● **Job item**:
Restate the following records word for word without images.

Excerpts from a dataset

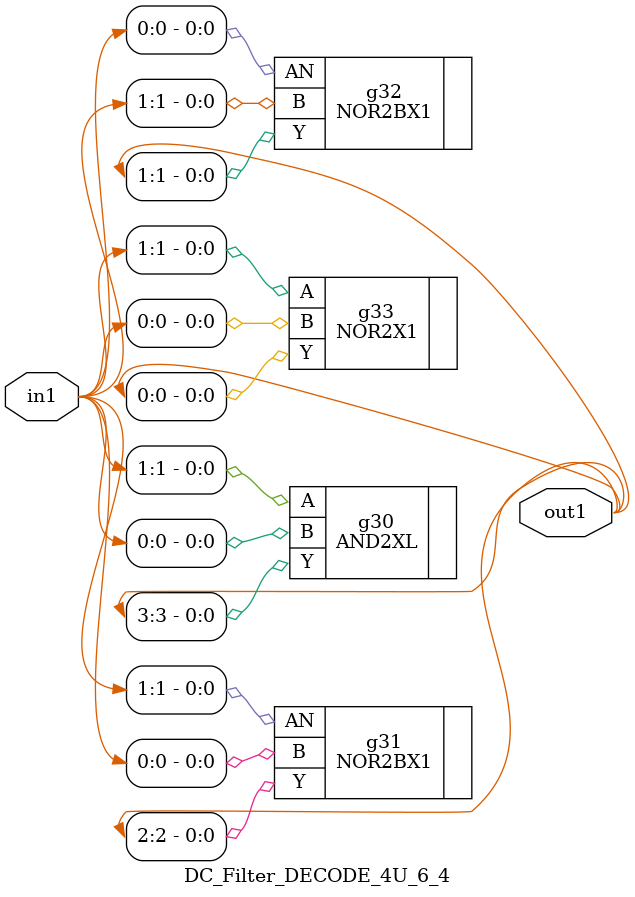
<source format=v>
`timescale 1ps / 1ps


module DC_Filter_DECODE_4U_6_4(in1, out1);
  input [1:0] in1;
  output [3:0] out1;
  wire [1:0] in1;
  wire [3:0] out1;
  AND2XL g30(.A (in1[1]), .B (in1[0]), .Y (out1[3]));
  NOR2BX1 g31(.AN (in1[1]), .B (in1[0]), .Y (out1[2]));
  NOR2BX1 g32(.AN (in1[0]), .B (in1[1]), .Y (out1[1]));
  NOR2X1 g33(.A (in1[1]), .B (in1[0]), .Y (out1[0]));
endmodule


</source>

● **Problem solution**:
<source format=v>
`timescale 1ps / 1ps


module DC_Filter_DECODE_4U_6_4(in1, out1);
  input [1:0] in1;
  output [3:0] out1;
  wire [1:0] in1;
  wire [3:0] out1;
  AND2XL g30(.A (in1[1]), .B (in1[0]), .Y (out1[3]));
  NOR2BX1 g31(.AN (in1[1]), .B (in1[0]), .Y (out1[2]));
  NOR2BX1 g32(.AN (in1[0]), .B (in1[1]), .Y (out1[1]));
  NOR2X1 g33(.A (in1[1]), .B (in1[0]), .Y (out1[0]));
endmodule


</source>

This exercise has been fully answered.